Hi Lia! Aisha here for your review! I'd like to start by saying that I am very glad that I was paired up with you in this month's review exchange swap, because if I wasn't, I might not have discovered what is such a gloriously written one-shot.
The structure of this is brilliant. I loved how you offered small snippets into Snape's childhood, small moments that shows the reader his character, his situation and his parent's characters all at the same time. It suits the story perfectly.
Your description is beautiful as well. You have captured the fragility of the Snape household brilliantly, every action shows how close the family is to breaking point and you don't waffle on pointlessly which is good :D The fractured picture of the Snapes that you paint is subtly done, which is a testament to your talent, because never once did you say that Tobias killed his wife, but the reader is able to come to that conclusion. You tell enough, but not too much, leaving some to the reader's imagination, which I enjoyed very much.
The only thing that I could think could be improved is the word 'sidewalk'. Britpicking here, it should be pavement ;) However, the fact that I can pick fault with one word just goes to show what an amazing piece of writing this is, and I loved reading it. Definitely one for the favourites!
Author's Response: Hi Aisha! I'm thrilled to have gotten you as well, I love 'House of Cards'!
I've taken to writing like that recently. Instead of something continuous, I write snapshots within a big snapshot. I cover more ground that way, I guess, and I tell my readers more too.
A lot of Snape's life was a bit delicate.

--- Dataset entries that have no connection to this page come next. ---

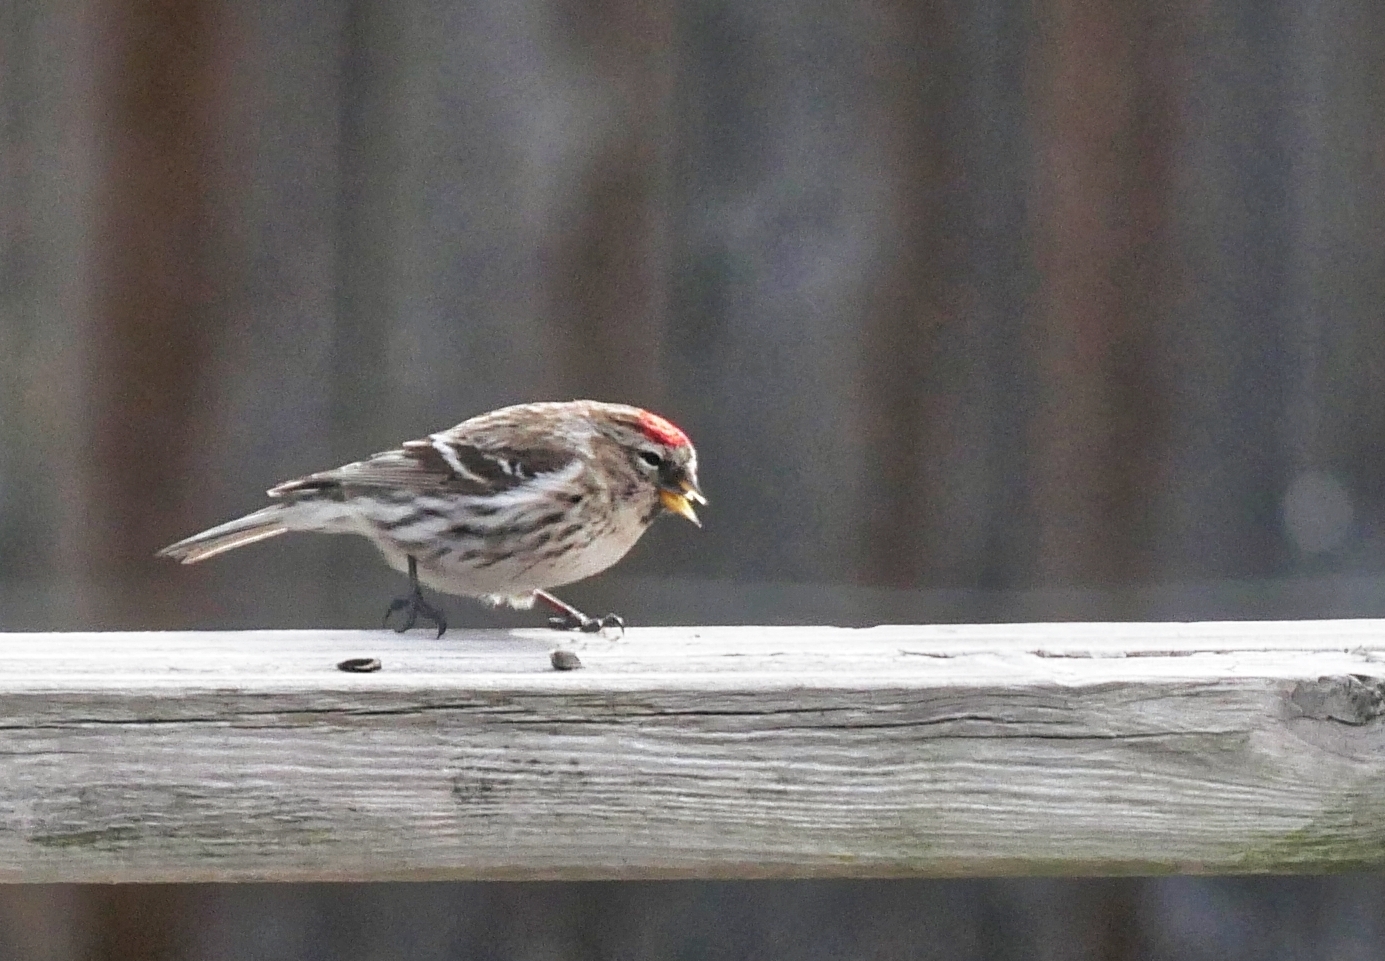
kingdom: Animalia
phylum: Chordata
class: Aves
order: Passeriformes
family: Fringillidae
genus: Acanthis
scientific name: Acanthis flammea
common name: Common redpoll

From his school life and his relationship with Lily to what went on at home. None of them were very nice, but life at home was the most unbearable. It's awful to feel like if you're walking on eggshells all the time, and that's what I tried to depict. Tobias Snape, in my eyes, is a bit of a loose cannon only Severus didn't realise that soon enough. In the end you realise that his household wasn't the only broken one. This might have been going on for years, and probably Tobias was a product of this behaviour as well.
I tried to make Eileen's death as subtle as possible, but another reviewer mentioned that it was too vague. I thought about fixing that, but at least you got the point. As a reader, I appreciate subtleties instead of the author spelling it out, so I try not to do that when i write my own stuff.
Oh, haha. I should know better. We tend to interchange them where I'm from, but I'll get to that.
I'm really glad you liked this so much. Thank you for such a lovely review.